Pero a esta receta caótica ahora hay que sumarle otro ingrediente. Hablamos de la presión de los políticos británicos para definir qué debe hacer ARM, si finalmente NVIDIA no la compra. Según This is Money (vía PC Gamer), el destino de la firma diseñadora de chips se ha vuelto particularmente interesante para el arco político del Reino Unido.

De acuerdo con el citado informe, varios miembros del Parlamento británico han pedido que ARM se haga pública y cotice en la Bolsa de Valores de Londres. Si esto se concretase, la empresa se convertiría en una de las más importantes en el índice FTSE 100. Sin embargo, la idea no seduciría demasiado a Softbank, la corporación japonesa que hoy es dueña de ARM, ni a la propia compañía basada en el Reino Unido.

Aún no se sabe a ciencia cierta si NVIDIA se retirará del negocio, o si quemará sus últimos cartuchos para quedarse con ARM. Lo único que se sabe hasta aquí es que la compañía norteamericana se habría dado por vencida, pero sin que exista una confirmación oficial al respecto. Sí se mencionó que, en caso de caerse la venta, Softbank analizaría afrontar una oferta pública de venta y salir a la Bolsa; aunque tampoco hubo precisiones reales sobre ello. Es más, los japoneses solo la estudiarían como una opción secundaria.

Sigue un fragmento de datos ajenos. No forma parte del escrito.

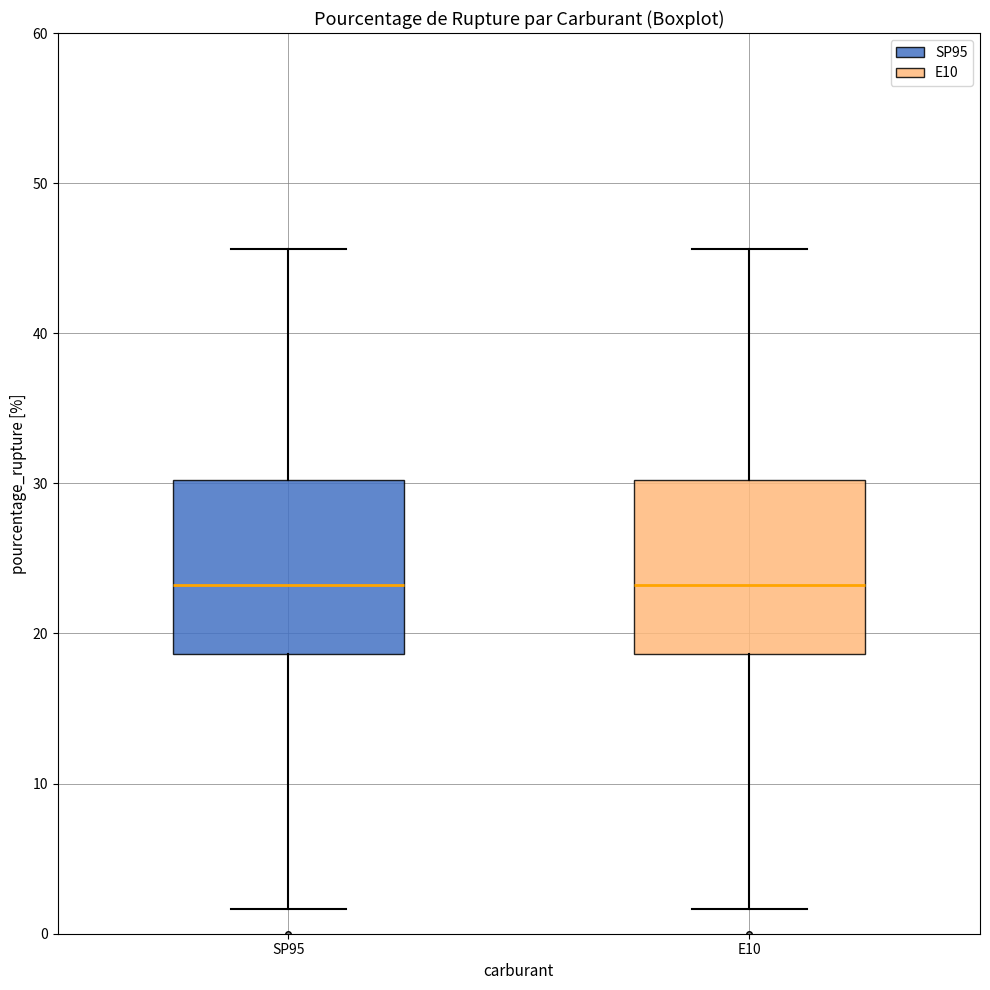

Where does the median line of the box for SP95 sit on the y-axis? The values are not printed on the chart, so give them approximately, as read against the axis.

23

El futuro de ARM es materia de 'interés nacional' para los políticos británicos

Foto por Chris Lawton en Unsplash

Como dijimos al comienzo, Reino Unido fue uno de los principales opositores al negocio que dejaría a ARM en manos de NVIDIA. De hecho, las autoridades intervinieron la compra alegando no solo problemas de competencia, sino preocupaciones de seguridad nacional. Y las declaraciones de algunos miembros del ala más conservadora de la política británica está comenzando a mostrar la verdadera cara detrás de esta historia.

"ARM es una empresa tecnológica británica líder de importancia estratégica nacional y un importante empleador local. Si cotizara en Bolsa debería hacerlo en Londres, en lugar de Nueva York o cualquier otro sitio, para garantizar que sus intereses y los de sus inversores estén alineados con nuestro interés nacional", dijo Anthony Browne.

Por su parte, Damian Green, otro miembro del Parlamento británico, se expresó con una idea similar. "ARM Holdings es una empresa británica líder en el mundo que debería seguir siendo británica. Tengo muchas esperanzas de que si aparece listada, lo haga en [la Bolsa de] Londres", indicó.

Por lo pronto se desconoce cuál será el futuro real de ARM. Si las negociaciones con NVIDIA realmente no llegan a buen puerto, Softbank deberá prepararse para una nueva ola de presión política que intentará influenciar la definición de su futuro.